The question in the case was whether cable companies are "information services" or "telecommunications services" when they provide broadband Internet access. "Telecommunications services" must allow competitors to use their pipelines at nondiscriminatory rates (thus preventing monopolization); they also have public-interest obligations, including contributions to universal service and requirements relating to consumer privacy and access for the disabled. "Information services" are basically free of such requirements.
Cable broadband is a hybrid - it both provides access to the Internet (a "telecommunications service") and "information services" like email and Web browsing. But the important point (and one that the Supreme Court ignored) is that if one company in a community is allowed to monopolize cable broadband, which is currently the fastest form of Internet connection, its opportunities for not only excessive pricing but censorship of content are manifest. As the Brennan Center and the ACLU said in a friend-of-the-court brief, "a cable company that has complete control over its customers' access to the Internet could censor their ability to speak, block their access to disfavored information services, monitor their online activity, and subtly manipulate the information sources they rely on."
The Federal Communications Commission ruled that the two functions can't be separated: cable broadband is simply an information service. The U.S. Court of Appeals for the Ninth Circuit disagreed, saying that for purposes of Internet access, cable companies are telecommunications services. But where the law isn't clear, courts are supposed to defer to the judgment of the administrative agency that has expertise in the area, as long as that judgment is reasonable. This the court of appeals did not do, because it had decided the issue before the FCC weighed in. One likely outcome of the Brand X case, then, was that the Supreme Court would send it back to the Ninth Circuit for a more deferential look at the FCC's reasoning.

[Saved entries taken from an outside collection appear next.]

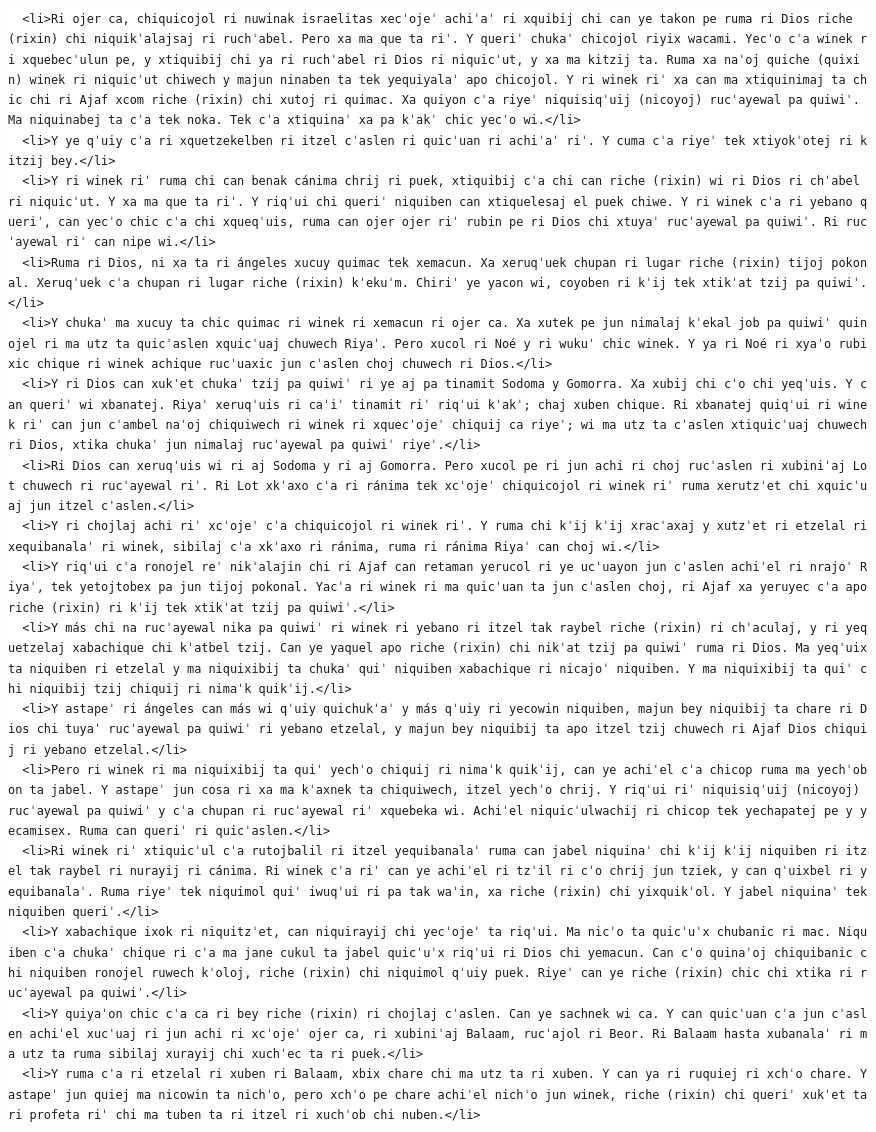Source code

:       <li>Ri ojer ca, chiquicojol ri nuwinak israelitas xecˈojeˈ achiˈaˈ ri xquibij chi can ye takon pe ruma ri Dios riche (rixin) chi niquikˈalajsaj ri ruchˈabel. Pero xa ma que ta riˈ. Y queriˈ chukaˈ chicojol riyix wacami. Yecˈo cˈa winek ri xquebecˈulun pe, y xtiquibij chi ya ri ruchˈabel ri Dios ri niquicˈut, y xa ma kitzij ta. Ruma xa naˈoj quiche (quixin) winek ri niquicˈut chiwech y majun ninaben ta tek yequiyalaˈ apo chicojol. Y ri winek riˈ xa can ma xtiquinimaj ta chic chi ri Ajaf xcom riche (rixin) chi xutoj ri quimac. Xa quiyon cˈa riyeˈ niquisiqˈuij (nicoyoj) rucˈayewal pa quiwiˈ. Ma niquinabej ta cˈa tek noka. Tek cˈa xtiquinaˈ xa pa kˈakˈ chic yecˈo wi.</li>
      <li>Y ye qˈuiy cˈa ri xquetzekelben ri itzel cˈaslen ri quicˈuan ri achiˈaˈ riˈ. Y cuma cˈa riyeˈ tek xtiyokˈotej ri kitzij bey.</li>
      <li>Y ri winek riˈ ruma chi can benak cánima chrij ri puek, xtiquibij cˈa chi can riche (rixin) wi ri Dios ri chˈabel ri niquicˈut. Y xa ma que ta riˈ. Y riqˈui chi queriˈ niquiben can xtiquelesaj el puek chiwe. Y ri winek cˈa ri yebano queriˈ, can yecˈo chic cˈa chi xqueqˈuis, ruma can ojer ojer riˈ rubin pe ri Dios chi xtuyaˈ rucˈayewal pa quiwiˈ. Ri rucˈayewal riˈ can nipe wi.</li>
      <li>Ruma ri Dios, ni xa ta ri ángeles xucuy quimac tek xemacun. Xa xeruqˈuek chupan ri lugar riche (rixin) tijoj pokonal. Xeruqˈuek cˈa chupan ri lugar riche (rixin) kˈekuˈm. Chiriˈ ye yacon wi, coyoben ri kˈij tek xtikˈat tzij pa quiwiˈ.</li>
      <li>Y chukaˈ ma xucuy ta chic quimac ri winek ri xemacun ri ojer ca. Xa xutek pe jun nimalaj kˈekal job pa quiwiˈ quinojel ri ma utz ta quicˈaslen xquicˈuaj chuwech Riyaˈ. Pero xucol ri Noé y ri wukuˈ chic winek. Y ya ri Noé ri xyaˈo rubixic chique ri winek achique rucˈuaxic jun cˈaslen choj chuwech ri Dios.</li>
      <li>Y ri Dios can xukˈet chukaˈ tzij pa quiwiˈ ri ye aj pa tinamit Sodoma y Gomorra. Xa xubij chi cˈo chi yeqˈuis. Y can queriˈ wi xbanatej. Riyaˈ xeruqˈuis ri caˈiˈ tinamit riˈ riqˈui kˈakˈ; chaj xuben chique. Ri xbanatej quiqˈui ri winek riˈ can jun cˈambel naˈoj chiquiwech ri winek ri xquecˈojeˈ chiquij ca riyeˈ; wi ma utz ta cˈaslen xtiquicˈuaj chuwech ri Dios, xtika chukaˈ jun nimalaj rucˈayewal pa quiwiˈ riyeˈ.</li>
      <li>Ri Dios can xeruqˈuis wi ri aj Sodoma y ri aj Gomorra. Pero xucol pe ri jun achi ri choj rucˈaslen ri xubiniˈaj Lot chuwech ri rucˈayewal riˈ. Ri Lot xkˈaxo cˈa ri ránima tek xcˈojeˈ chiquicojol ri winek riˈ ruma xerutzˈet chi xquicˈuaj jun itzel cˈaslen.</li>
      <li>Y ri chojlaj achi riˈ xcˈojeˈ cˈa chiquicojol ri winek riˈ. Y ruma chi kˈij kˈij xracˈaxaj y xutzˈet ri etzelal ri xequibanalaˈ ri winek, sibilaj cˈa xkˈaxo ri ránima, ruma ri ránima Riyaˈ can choj wi.</li>
      <li>Y riqˈui cˈa ronojel reˈ nikˈalajin chi ri Ajaf can retaman yerucol ri ye ucˈuayon jun cˈaslen achiˈel ri nrajoˈ Riyaˈ, tek yetojtobex pa jun tijoj pokonal. Yacˈa ri winek ri ma quicˈuan ta jun cˈaslen choj, ri Ajaf xa yeruyec cˈa apo riche (rixin) ri kˈij tek xtikˈat tzij pa quiwiˈ.</li>
      <li>Y más chi na rucˈayewal nika pa quiwiˈ ri winek ri yebano ri itzel tak raybel riche (rixin) ri chˈaculaj, y ri yequetzelaj xabachique chi kˈatbel tzij. Can ye yaquel apo riche (rixin) chi nikˈat tzij pa quiwiˈ ruma ri Dios. Ma yeqˈuix ta niquiben ri etzelal y ma niquixibij ta chukaˈ quiˈ niquiben xabachique ri nicajoˈ niquiben. Y ma niquixibij ta quiˈ chi niquibij tzij chiquij ri nimaˈk quikˈij.</li>
      <li>Y astapeˈ ri ángeles can más wi qˈuiy quichukˈaˈ y más qˈuiy ri yecowin niquiben, majun bey niquibij ta chare ri Dios chi tuyaˈ rucˈayewal pa quiwiˈ ri yebano etzelal, y majun bey niquibij ta apo itzel tzij chuwech ri Ajaf Dios chiquij ri yebano etzelal.</li>
      <li>Pero ri winek ri ma niquixibij ta quiˈ yechˈo chiquij ri nimaˈk quikˈij, can ye achiˈel cˈa chicop ruma ma yechˈobon ta jabel. Y astapeˈ jun cosa ri xa ma kˈaxnek ta chiquiwech, itzel yechˈo chrij. Y riqˈui riˈ niquisiqˈuij (nicoyoj) rucˈayewal pa quiwiˈ y cˈa chupan ri rucˈayewal riˈ xquebeka wi. Achiˈel niquicˈulwachij ri chicop tek yechapatej pe y yecamisex. Ruma can queriˈ ri quicˈaslen.</li>
      <li>Ri winek riˈ xtiquicˈul cˈa rutojbalil ri itzel yequibanalaˈ ruma can jabel niquinaˈ chi kˈij kˈij niquiben ri itzel tak raybel ri nurayij ri cánima. Ri winek cˈa riˈ can ye achiˈel ri tzˈil ri cˈo chrij jun tziek, y can qˈuixbel ri yequibanalaˈ. Ruma riyeˈ tek niquimol quiˈ iwuqˈui ri pa tak waˈin, xa riche (rixin) chi yixquikˈol. Y jabel niquinaˈ tek niquiben queriˈ.</li>
      <li>Y xabachique ixok ri niquitzˈet, can niquirayij chi yecˈojeˈ ta riqˈui. Ma nicˈo ta quicˈuˈx chubanic ri mac. Niquiben cˈa chukaˈ chique ri cˈa ma jane cukul ta jabel quicˈuˈx riqˈui ri Dios chi yemacun. Can cˈo quinaˈoj chiquibanic chi niquiben ronojel ruwech kˈoloj, riche (rixin) chi niquimol qˈuiy puek. Riyeˈ can ye riche (rixin) chic chi xtika ri rucˈayewal pa quiwiˈ.</li>
      <li>Y quiyaˈon chic cˈa ca ri bey riche (rixin) ri chojlaj cˈaslen. Can ye sachnek wi ca. Y can quicˈuan cˈa jun cˈaslen achiˈel xucˈuaj ri jun achi ri xcˈojeˈ ojer ca, ri xubiniˈaj Balaam, rucˈajol ri Beor. Ri Balaam hasta xubanalaˈ ri ma utz ta ruma sibilaj xurayij chi xuchˈec ta ri puek.</li>
      <li>Y ruma cˈa ri etzelal ri xuben ri Balaam, xbix chare chi ma utz ta ri xuben. Y can ya ri ruquiej ri xchˈo chare. Y astapeˈ jun quiej ma nicowin ta nichˈo, pero xchˈo pe chare achiˈel nichˈo jun winek, riche (rixin) chi queriˈ xukˈet ta ri profeta riˈ chi ma tuben ta ri itzel ri xuchˈob chi nuben.</li>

Instead, six justices (in an opinion by Clarence Thomas) said that the FCC's decision to relieve cable broadband providers of virtually any regulation, in the supposed interest of free-market economics, wasn't unreasonable. Three dissenting justices, led by Antonin Scalia, disagreed, saying that the FCC, in attempting to "establish a whole new regime of nonregulation," had given an implausible interpretation of the relevant law.
The Brand X decision, which consists mostly of dry arguments over administrative law, may be best remembered for its analogy to pizza delivery. The cable industry claims to be purely an information service because it offers Internet access "only in conjunction with particular applications and functions." Justice Scalia likened this to a pizzeria's assertion that it does not offer delivery - "but if you order a pizza from us, we'll bake it for you and then we'll bring it to your house."
"The logical response to this," Scalia said, "would be something on the order of, 'so, you do offer delivery.' But our pizza-man may continue to deny the obvious and explain, paraphrasing the FCC and the Court: 'No, even though we bring the pizza to your house, we are not actually "offering" you delivery,'" because the delivery is "part and parcel" of the pizza-at-home service. Scalia mused: "A reasonable customer would conclude at that point that his interlocutor was either crazy or following some too-clever-by-half legal advice."
In the wake of the Brand X decision, telephone companies that offer broadband (and that are clearly telecommunications services) will be pressing the FCC to re-categorize them also as "information services," thus further monopolizing Internet access and driving out smaller providers (including nonprofit ones). The cable industry, on the other hand, argues that there will still be lots of consumer choice, as wireless and other new technologies begin to compete with broadband. In the end, Congress may resolve the issue through new legislation that overrules the FCC's monopoly-friendly reading of the current telecommunications law.